• _Task statement_
Please reproduce the entries below exactly, leaving the pictures out.

----- Records for this task

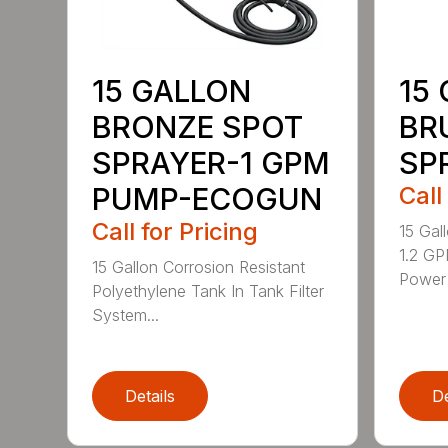
15 GALLON
15
BRONZE SPOT
BR
SPRAYER-1 GPM
SP
PUMP-ECOGUN
Call
Call for Pricing
15 Gal
1.2 GP
15 Gallon Corrosion Resistant
Power 
Polyethylene Tank In Tank Filter
System...
Details
De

----------

• _Answer section_
15 GALLON
15
BRONZE SPOT
BR
SPRAYER-1 GPM
SP
PUMP-ECOGUN
Call
Call for Pricing
15 Gal
1.2 GP
15 Gallon Corrosion Resistant
Power 
Polyethylene Tank In Tank Filter
System...
Details
De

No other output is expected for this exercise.